Le sommet de l’Organisation du traité de l’Atlantique Nord (Otan) s’est ouvert ce mardi à Ankara sous la présidence du chef de l’État turc, Recep Tayyip Erdogan. Cette rencontre de deux jours intervient dans un contexte de tensions transatlantiques inédites, marqué par les menaces répétées du président américain, Donald Trump, de désengager les États-Unis de l’alliance. Les dirigeants européens tentent de conjurer le risque d’un abandon stratégique en mettant en avant leurs efforts budgétaires et industriels en matière de défense.
Des griefs américains et une unité fragilisée
Donald Trump ne s’est rendu à Ankara qu’à l’invitation de son homologue turc, qu’il qualifie de « grand dirigeant » et de « personne très solide ». Il a récemment reproché aux Européens de l’avoir « laissé tomber » durant le conflit avec l’Iran, tandis qu’il estimait que la Turquie avait joué le rôle attendu en ripostant aux tirs de drones iraniens. Cette défiance récurrente affaiblit la cohésion de l’Alliance, même si un projet de déclaration finale, approuvé par les ambassadeurs vendredi, devrait réaffirmer « l’engagement inébranlable » des membres en faveur de la défense collective via l’article 5 du traité.
Des investissements massifs pour rassurer Washington
Face aux pressions américaines, les Européens cherchent à prouver leur capacité à prendre en charge leur propre sécurité.
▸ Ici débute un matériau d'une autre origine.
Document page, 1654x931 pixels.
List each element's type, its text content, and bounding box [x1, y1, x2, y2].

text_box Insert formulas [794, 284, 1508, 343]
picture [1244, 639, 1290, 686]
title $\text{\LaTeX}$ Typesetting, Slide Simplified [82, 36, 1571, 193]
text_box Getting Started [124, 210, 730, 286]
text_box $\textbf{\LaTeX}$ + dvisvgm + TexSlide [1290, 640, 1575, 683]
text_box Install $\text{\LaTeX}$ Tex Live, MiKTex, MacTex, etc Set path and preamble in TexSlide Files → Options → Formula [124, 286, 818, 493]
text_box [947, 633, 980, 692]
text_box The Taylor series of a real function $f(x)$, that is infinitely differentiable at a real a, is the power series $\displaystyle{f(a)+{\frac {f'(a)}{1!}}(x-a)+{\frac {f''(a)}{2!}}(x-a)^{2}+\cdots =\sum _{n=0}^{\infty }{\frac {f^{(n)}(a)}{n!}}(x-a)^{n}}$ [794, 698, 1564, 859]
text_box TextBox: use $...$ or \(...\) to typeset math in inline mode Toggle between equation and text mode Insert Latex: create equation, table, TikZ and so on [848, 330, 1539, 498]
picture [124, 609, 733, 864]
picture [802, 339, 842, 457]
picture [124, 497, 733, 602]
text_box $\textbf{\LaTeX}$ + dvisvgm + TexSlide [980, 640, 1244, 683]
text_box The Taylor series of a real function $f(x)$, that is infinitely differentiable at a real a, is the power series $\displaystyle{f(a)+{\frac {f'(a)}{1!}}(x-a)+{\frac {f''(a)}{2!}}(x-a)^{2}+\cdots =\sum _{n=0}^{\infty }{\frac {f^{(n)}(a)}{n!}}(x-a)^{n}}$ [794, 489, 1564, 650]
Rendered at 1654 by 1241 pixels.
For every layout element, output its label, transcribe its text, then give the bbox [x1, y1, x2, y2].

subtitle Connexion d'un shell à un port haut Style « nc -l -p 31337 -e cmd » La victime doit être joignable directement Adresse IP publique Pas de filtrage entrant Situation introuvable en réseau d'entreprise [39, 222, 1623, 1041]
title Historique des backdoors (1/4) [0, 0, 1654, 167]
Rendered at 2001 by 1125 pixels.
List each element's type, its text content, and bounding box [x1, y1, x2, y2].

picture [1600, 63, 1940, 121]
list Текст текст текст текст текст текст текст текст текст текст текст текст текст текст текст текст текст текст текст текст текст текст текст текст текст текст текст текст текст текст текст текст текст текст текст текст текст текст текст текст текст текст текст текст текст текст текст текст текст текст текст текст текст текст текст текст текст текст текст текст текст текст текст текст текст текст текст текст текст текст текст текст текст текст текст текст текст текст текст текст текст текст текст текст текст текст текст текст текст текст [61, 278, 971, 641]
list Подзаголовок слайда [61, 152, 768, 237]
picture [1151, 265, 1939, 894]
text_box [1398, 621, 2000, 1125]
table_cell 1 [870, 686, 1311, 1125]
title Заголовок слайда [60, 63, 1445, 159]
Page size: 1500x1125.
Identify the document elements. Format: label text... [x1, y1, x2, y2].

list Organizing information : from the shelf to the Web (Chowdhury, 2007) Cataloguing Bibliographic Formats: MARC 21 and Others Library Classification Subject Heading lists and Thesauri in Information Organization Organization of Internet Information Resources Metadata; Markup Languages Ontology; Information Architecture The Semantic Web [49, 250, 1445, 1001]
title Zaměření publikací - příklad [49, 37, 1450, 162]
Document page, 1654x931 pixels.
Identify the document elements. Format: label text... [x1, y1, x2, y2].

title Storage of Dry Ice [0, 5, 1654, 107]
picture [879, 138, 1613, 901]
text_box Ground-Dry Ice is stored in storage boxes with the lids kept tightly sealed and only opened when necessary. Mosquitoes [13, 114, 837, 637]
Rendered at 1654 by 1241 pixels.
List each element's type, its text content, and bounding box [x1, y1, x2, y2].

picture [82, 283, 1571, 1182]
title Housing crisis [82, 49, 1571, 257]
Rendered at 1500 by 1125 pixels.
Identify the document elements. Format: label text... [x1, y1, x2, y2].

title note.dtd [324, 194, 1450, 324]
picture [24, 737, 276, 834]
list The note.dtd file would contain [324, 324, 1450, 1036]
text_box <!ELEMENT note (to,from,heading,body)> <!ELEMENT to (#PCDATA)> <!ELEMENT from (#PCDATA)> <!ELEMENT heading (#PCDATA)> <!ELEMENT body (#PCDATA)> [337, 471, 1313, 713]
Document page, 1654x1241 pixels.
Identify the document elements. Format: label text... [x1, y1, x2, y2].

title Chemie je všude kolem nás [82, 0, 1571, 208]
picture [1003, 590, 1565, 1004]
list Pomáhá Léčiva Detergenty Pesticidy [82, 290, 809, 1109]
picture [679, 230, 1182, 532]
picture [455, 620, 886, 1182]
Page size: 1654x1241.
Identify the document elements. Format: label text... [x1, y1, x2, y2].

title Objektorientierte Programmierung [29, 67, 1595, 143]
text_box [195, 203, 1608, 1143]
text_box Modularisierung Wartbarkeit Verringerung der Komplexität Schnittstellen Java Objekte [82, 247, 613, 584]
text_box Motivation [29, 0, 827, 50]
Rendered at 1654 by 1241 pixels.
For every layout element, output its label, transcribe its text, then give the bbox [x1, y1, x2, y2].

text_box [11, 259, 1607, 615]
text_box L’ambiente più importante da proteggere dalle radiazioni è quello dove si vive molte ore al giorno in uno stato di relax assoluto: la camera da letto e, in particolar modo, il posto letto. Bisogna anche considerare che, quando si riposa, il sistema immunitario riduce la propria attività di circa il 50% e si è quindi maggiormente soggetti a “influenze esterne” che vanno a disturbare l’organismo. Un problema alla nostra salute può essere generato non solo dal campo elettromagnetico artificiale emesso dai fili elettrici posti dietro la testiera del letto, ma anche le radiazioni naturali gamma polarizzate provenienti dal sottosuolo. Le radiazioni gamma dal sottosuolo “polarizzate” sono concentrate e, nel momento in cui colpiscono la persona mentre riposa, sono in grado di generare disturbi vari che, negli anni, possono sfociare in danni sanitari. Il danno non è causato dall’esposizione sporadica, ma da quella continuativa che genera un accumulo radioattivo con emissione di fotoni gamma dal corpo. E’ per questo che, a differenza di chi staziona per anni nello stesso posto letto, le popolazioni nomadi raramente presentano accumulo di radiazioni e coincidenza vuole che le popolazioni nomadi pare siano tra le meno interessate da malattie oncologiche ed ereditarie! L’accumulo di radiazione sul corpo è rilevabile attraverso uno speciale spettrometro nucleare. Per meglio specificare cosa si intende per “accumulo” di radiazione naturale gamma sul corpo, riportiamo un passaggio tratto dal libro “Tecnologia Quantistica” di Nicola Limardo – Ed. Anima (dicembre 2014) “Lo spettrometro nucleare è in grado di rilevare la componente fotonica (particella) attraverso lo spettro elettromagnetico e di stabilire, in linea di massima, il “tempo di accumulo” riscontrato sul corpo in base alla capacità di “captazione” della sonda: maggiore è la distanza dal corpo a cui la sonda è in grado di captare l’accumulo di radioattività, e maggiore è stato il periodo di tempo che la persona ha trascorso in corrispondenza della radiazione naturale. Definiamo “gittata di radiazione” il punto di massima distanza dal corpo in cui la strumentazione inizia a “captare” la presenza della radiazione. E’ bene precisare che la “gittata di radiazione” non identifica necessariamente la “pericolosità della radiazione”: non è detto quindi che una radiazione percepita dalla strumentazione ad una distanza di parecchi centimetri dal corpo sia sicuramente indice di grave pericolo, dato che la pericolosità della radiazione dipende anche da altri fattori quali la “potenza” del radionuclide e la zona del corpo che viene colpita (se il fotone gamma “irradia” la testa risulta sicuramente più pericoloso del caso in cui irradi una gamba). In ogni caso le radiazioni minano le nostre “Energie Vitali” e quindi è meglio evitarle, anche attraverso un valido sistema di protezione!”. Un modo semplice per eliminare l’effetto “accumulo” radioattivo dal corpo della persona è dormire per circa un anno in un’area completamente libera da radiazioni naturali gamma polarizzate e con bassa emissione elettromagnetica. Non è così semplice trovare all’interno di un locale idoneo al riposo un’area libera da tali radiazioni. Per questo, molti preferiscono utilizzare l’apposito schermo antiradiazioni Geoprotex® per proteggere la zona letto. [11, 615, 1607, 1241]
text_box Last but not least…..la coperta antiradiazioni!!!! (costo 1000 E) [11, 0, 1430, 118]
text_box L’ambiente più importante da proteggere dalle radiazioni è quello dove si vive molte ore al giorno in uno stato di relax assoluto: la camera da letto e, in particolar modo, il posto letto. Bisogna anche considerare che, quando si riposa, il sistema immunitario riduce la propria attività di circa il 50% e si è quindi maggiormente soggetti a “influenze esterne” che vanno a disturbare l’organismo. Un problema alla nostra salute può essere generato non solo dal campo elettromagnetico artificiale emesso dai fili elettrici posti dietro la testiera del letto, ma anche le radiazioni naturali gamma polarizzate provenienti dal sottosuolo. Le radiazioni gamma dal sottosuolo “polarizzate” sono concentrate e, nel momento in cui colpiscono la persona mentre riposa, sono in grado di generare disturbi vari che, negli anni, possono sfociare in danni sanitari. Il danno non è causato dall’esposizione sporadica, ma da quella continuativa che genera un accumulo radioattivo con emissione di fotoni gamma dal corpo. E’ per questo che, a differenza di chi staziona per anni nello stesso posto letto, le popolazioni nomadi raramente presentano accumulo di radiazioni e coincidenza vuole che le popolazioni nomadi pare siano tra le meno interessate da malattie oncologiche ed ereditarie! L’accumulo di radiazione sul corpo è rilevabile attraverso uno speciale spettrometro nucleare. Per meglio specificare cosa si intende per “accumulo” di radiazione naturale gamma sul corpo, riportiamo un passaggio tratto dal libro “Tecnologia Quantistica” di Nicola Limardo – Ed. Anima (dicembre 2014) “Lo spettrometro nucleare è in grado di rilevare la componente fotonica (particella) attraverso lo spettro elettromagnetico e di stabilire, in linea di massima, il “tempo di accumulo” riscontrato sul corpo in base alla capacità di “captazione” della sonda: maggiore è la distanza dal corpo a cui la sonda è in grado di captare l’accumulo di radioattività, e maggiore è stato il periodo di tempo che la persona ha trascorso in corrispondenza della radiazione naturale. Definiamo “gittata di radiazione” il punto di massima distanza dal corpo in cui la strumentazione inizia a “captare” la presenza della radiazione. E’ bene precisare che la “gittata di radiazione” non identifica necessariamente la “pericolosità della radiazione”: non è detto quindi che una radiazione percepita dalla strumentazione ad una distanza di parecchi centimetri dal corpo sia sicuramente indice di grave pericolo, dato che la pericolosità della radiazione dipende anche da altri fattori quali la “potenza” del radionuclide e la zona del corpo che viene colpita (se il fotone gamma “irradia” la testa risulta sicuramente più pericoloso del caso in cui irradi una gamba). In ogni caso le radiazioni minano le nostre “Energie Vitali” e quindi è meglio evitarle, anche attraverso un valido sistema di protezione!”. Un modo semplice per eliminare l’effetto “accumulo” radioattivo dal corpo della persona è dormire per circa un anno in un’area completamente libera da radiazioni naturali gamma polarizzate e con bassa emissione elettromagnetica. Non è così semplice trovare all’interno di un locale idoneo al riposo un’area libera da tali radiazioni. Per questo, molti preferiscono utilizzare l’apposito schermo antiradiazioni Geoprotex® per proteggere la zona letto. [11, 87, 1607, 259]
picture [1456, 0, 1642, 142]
Le secrétaire général de l’Otan, Mark Rutte, a détaillé les dépenses supplémentaires engagées depuis 2017, qu’il nomme le « Trump Trillion » : sur la période 2016-2026, les Européens et le Canada ont dépensé 1 200 milliards de dollars supplémentaires dans la défense. L’an dernier, les budgets alliés ont bondi de 139 milliards de dollars, soit une hausse de 20 %. Lors du sommet de La Haye en 2025, les Européens s’étaient engagés à porter leurs dépenses militaires à 5 % du PIB d’ici 2035 – dont 3,5 % pour leurs forces. Selon Mark Rutte, « de nouveaux contrats pour plusieurs dizaines de milliards de dollars seront annoncés à Ankara ».
Un forum industriel pour sceller la relance
La première journée du sommet est consacrée à l’industrie de défense. Plusieurs accords, coentreprises (joint-ventures) et investissements doivent y être dévoilés, afin de démontrer que l’Europe accélère sa montée en puissance militaire. Le secrétaire général a évoqué la construction d’une « Otan 3.0 », avec une Europe plus forte au sein d’une Alliance renforcée. Un dîner somptueux est prévu le 7 juillet au soir, organisé par la présidence turque pour mettre en scène l’unité retrouvée.
Une menace russe maintenue dans le texte final
Sur le plan géopolitique, le communiqué final devrait qualifier la Russie de « menace à long terme », reprenant la formulation adoptée en 2025. Cette convergence contraste avec les divisions qui subsistent sur d’autres dossiers. Le protocole d’accord signé le 17 juin entre Washington et Téhéran a toutefois écarté le risque que la crise iranienne ne monopolise les débats.
Les fragilités persistantes de la défense européenne
Malgré cette démonstration de volonté, les armées européennes gagnent en puissance de façon dispersée. Si les budgets augmentent, l’absence de coordination et de standardisation des équipements limite l’efficacité opérationnelle. Les États-Unis exigent des alliés qu’ils produisent plus vite et à moindre coût, alors que l’administration Trump conditionne le maintien de ses forces en Europe à des progrès tangibles. Le sommet d’Ankara est ainsi perçu comme un test de crédibilité pour l’Europe de la défense, contrainte de conjuguer souveraineté et solidarité transatlantique.
Conclusion
Alors que les 32 chefs d’État et de gouvernement réaffirment leur attachement à l’Otan, le sommet d’Ankara illustre les tensions profondes qui traversent l’Alliance. Les Européens espèrent que leurs annonces budgétaires et industrielles suffiront à dissuader Donald Trump de concrétiser ses menaces de retrait. Mais en coulisses, la crainte d’un abandon américain reste prégnante et pourrait accélérer la recherche d’une autonomie stratégique européenne.